(DATASET ENTRIES Opens)

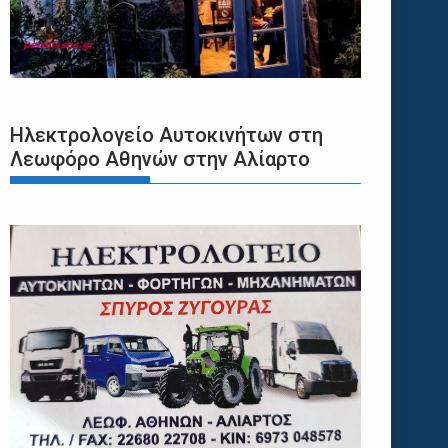
Ηλεκτρολογείο Αυτοκινήτων στη
Λεωφόρο Αθηνών στην Αλίαρτο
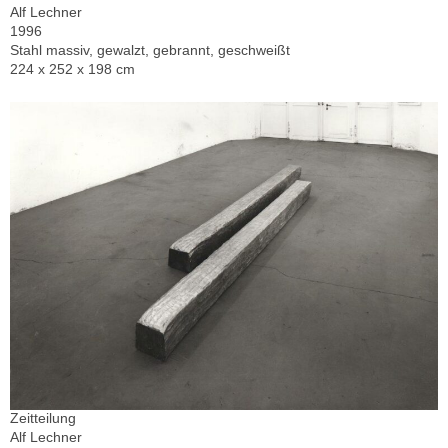
Alf Lechner
1996
Stahl massiv, gewalzt, gebrannt, geschweißt
224 x 252 x 198 cm
Zeitteilung
Alf Lechner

(DATASET ENTRIES Closes)

EXERCISE BRIEF> Starting with the line that contains "Stahl massiv, gewalzt, gebrannt, geschweißt", print every line through the end of the entries above exactly as written, both boundary lines included, and nothing else.

ANSWER SPACE>
Stahl massiv, gewalzt, gebrannt, geschweißt
224 x 252 x 198 cm
Zeitteilung
Alf Lechner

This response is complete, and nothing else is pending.